== Data shown ==

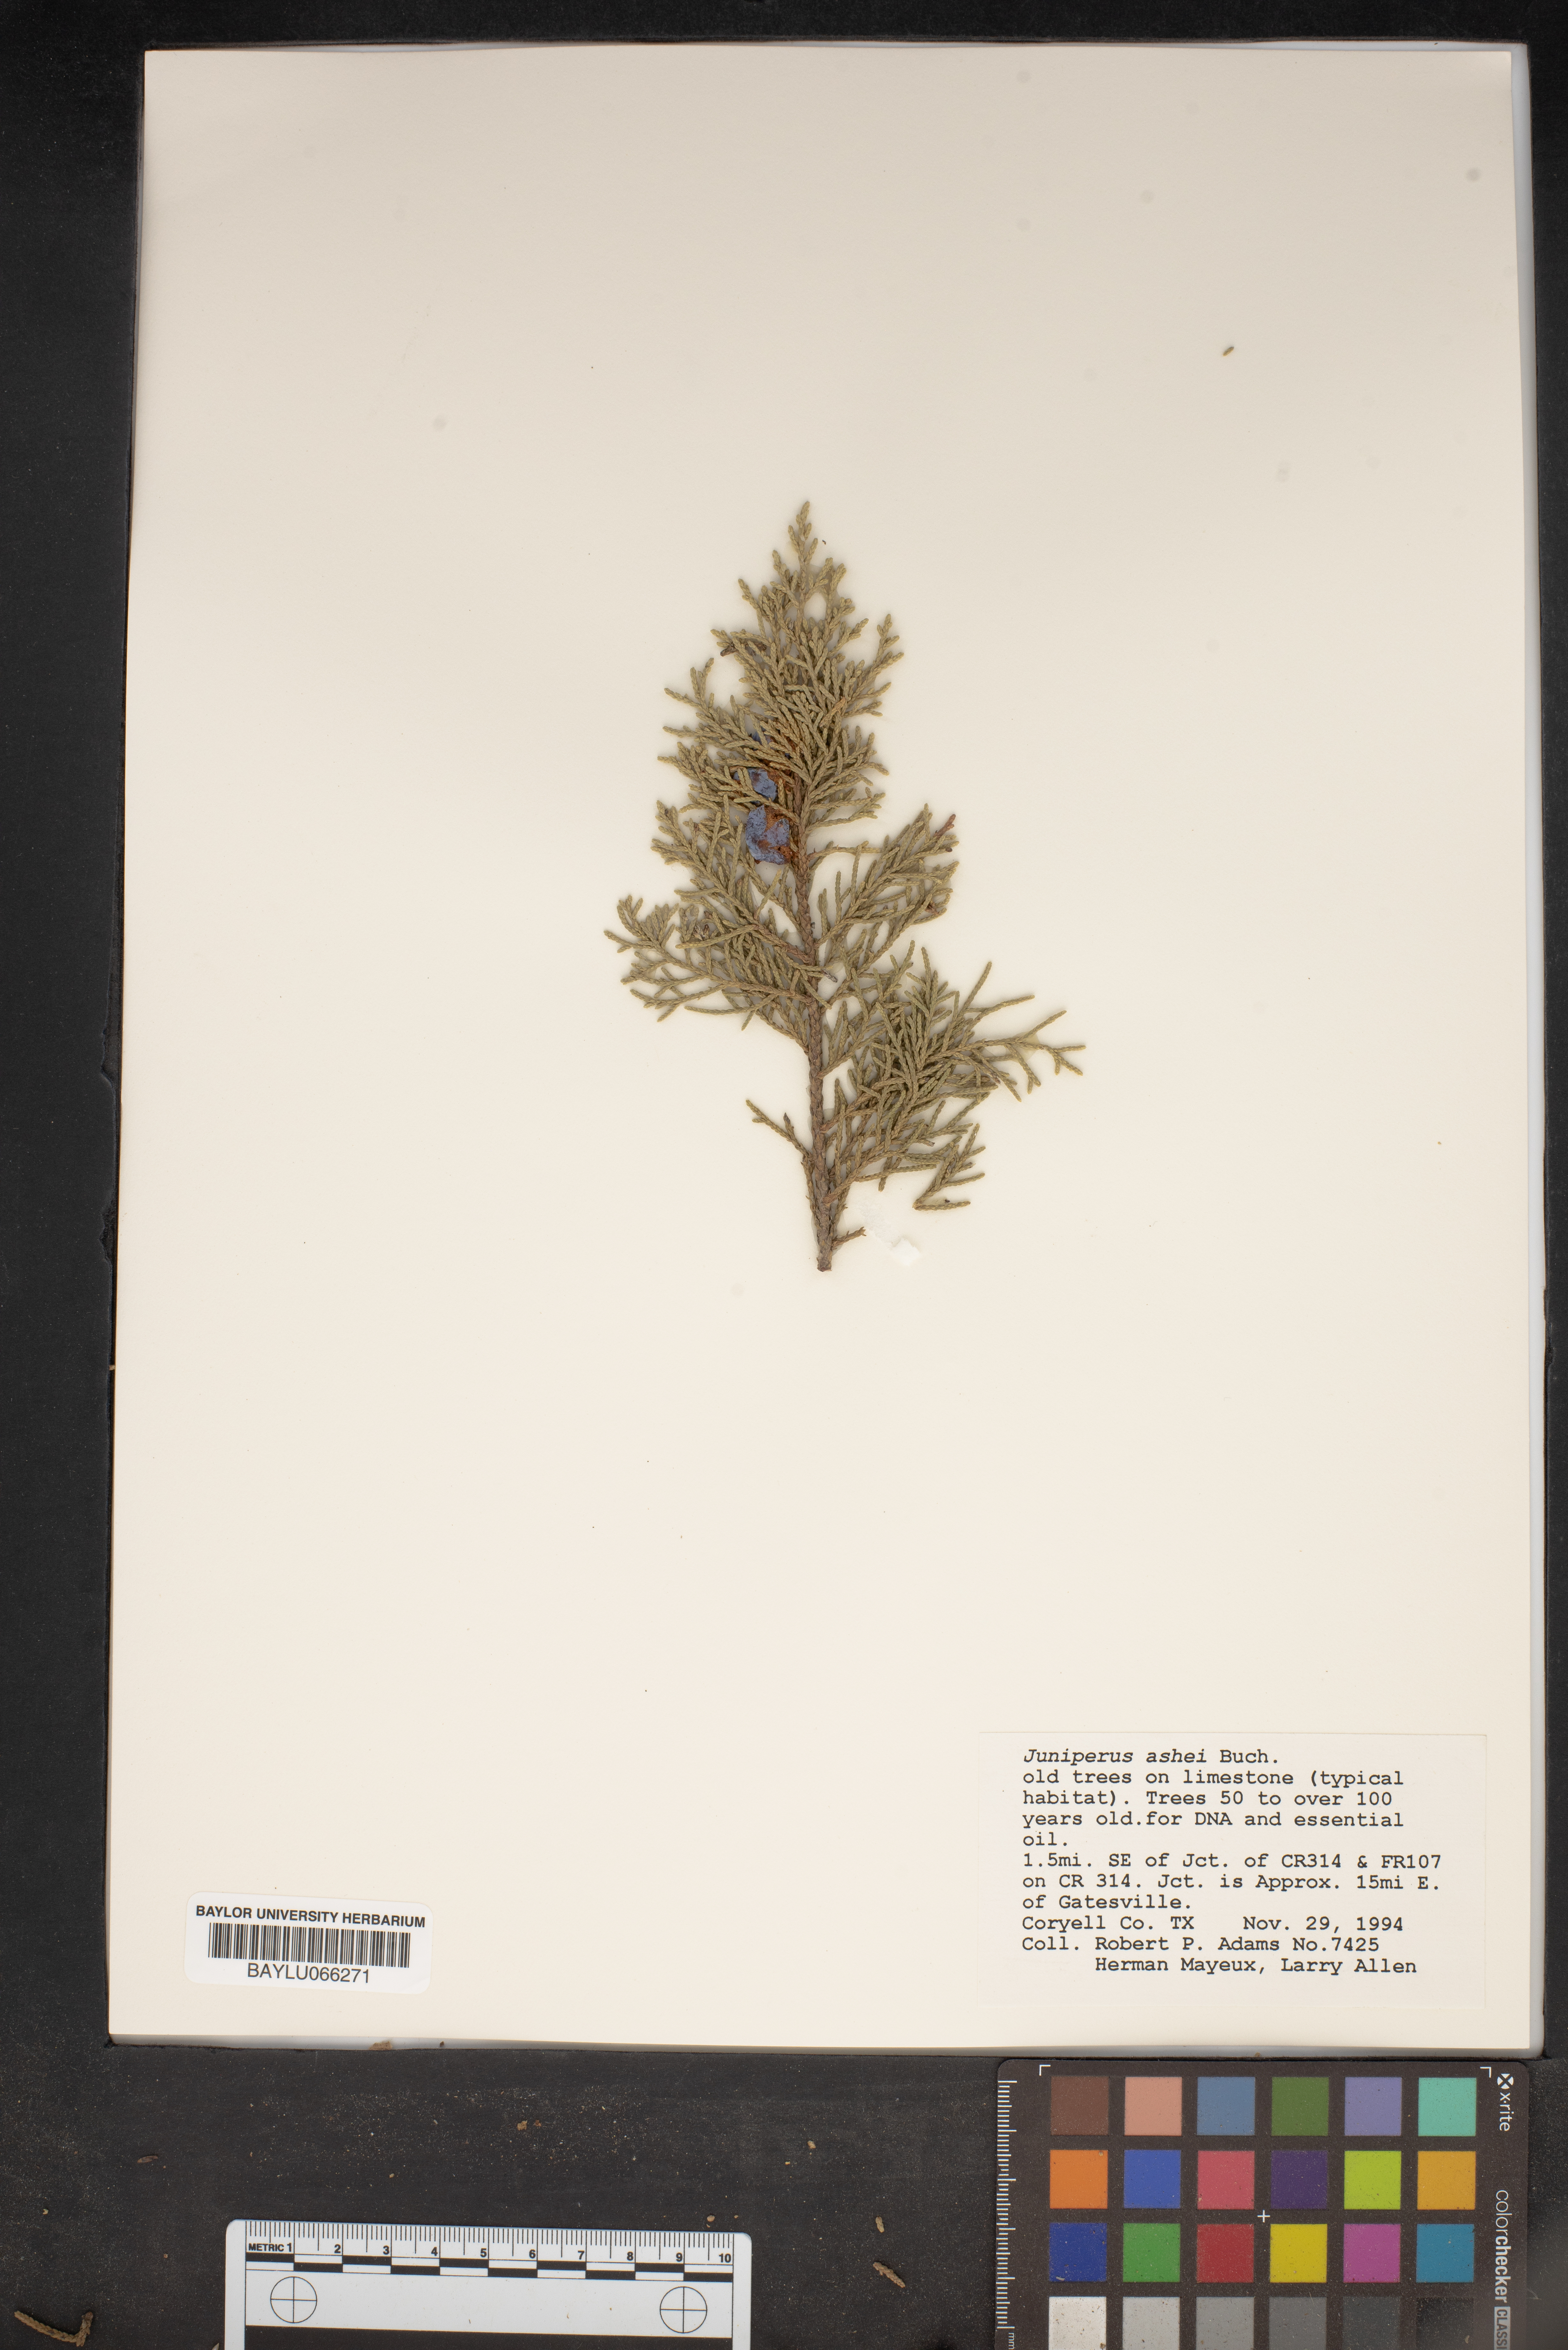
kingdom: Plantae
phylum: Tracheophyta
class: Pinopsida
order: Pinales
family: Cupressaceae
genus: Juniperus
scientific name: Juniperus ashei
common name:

===

▸ **Problem requirements**:
Rewrite the records without the pictures, replacing each "name" with "label" and leaving everything else unchanged.

▸ **Response to the task**:
kingdom: Plantae
phylum: Tracheophyta
class: Pinopsida
order: Pinales
family: Cupressaceae
genus: Juniperus
scientific label: Juniperus ashei
common label:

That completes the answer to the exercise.